(Prompt) Everything in the listing should be copied exactly, save for the pictures.

********************

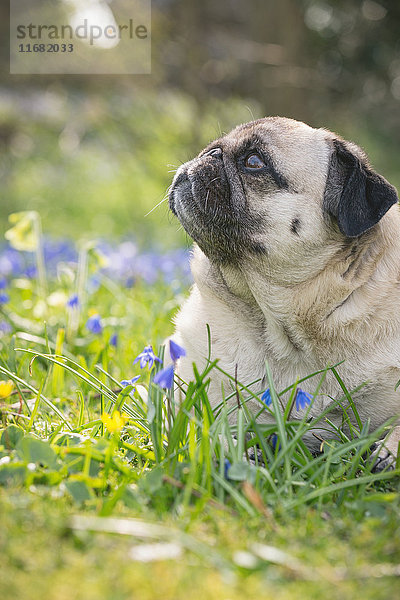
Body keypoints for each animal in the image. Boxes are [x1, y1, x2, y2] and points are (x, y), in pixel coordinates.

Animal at [168, 117, 400, 472]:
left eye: (254, 161)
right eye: (212, 147)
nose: (210, 154)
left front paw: (389, 451)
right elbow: (209, 428)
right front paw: (237, 451)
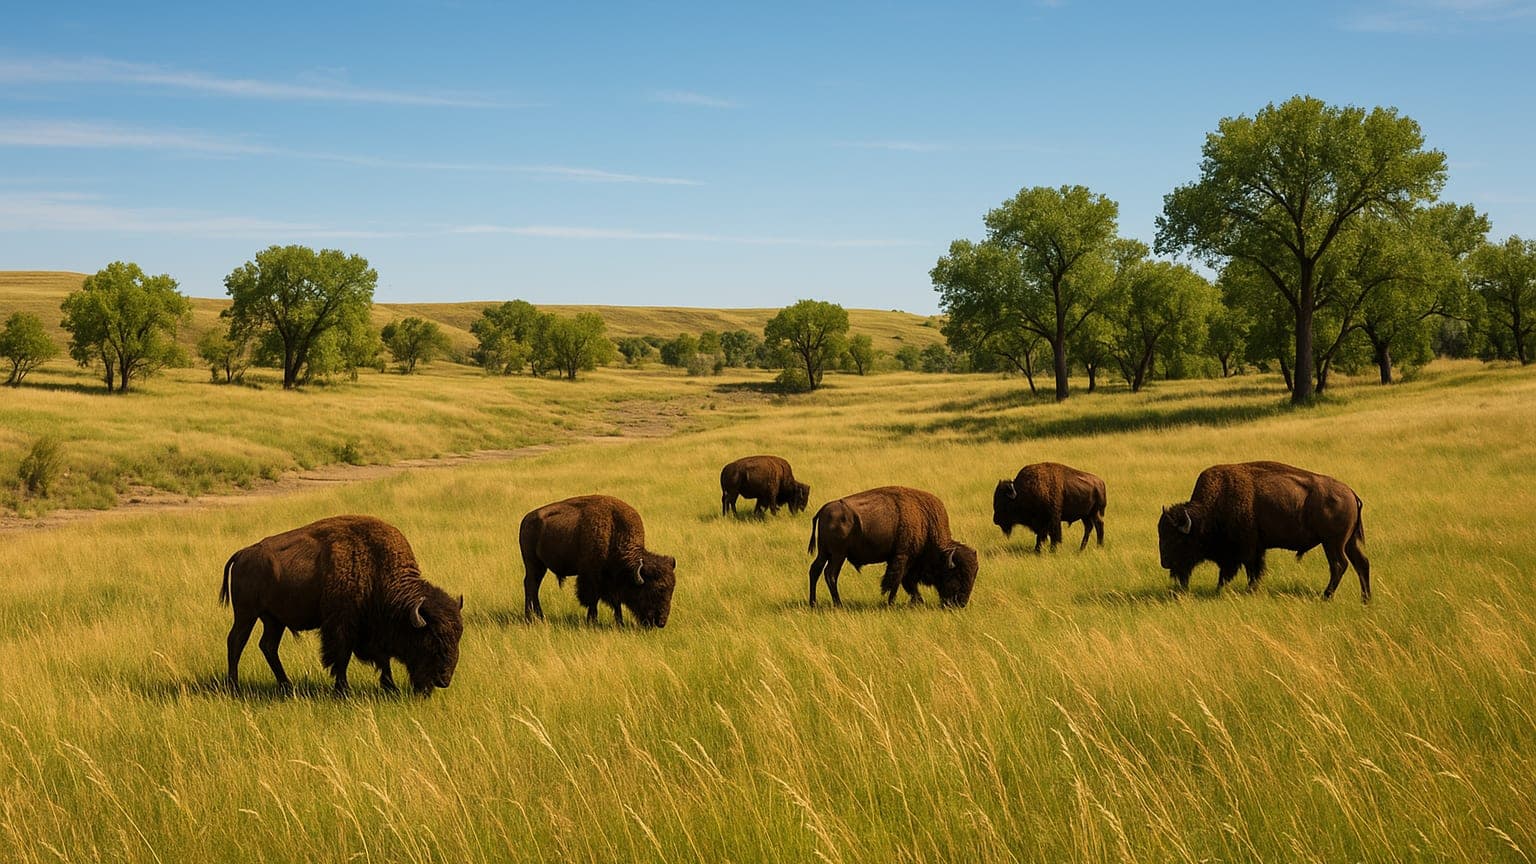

********************

(Exercise solution)
Body keypoints for each animal in the image. Boxes are [x1, y1, x2, y2] and points are (x, y), in pixel coordinates.

Animal at [168, 117, 400, 472]:
left eye: (254, 161)
right eye: (212, 147)
nose: (210, 154)
left front paw: (389, 451)
right elbow: (209, 428)
right front paw: (237, 451)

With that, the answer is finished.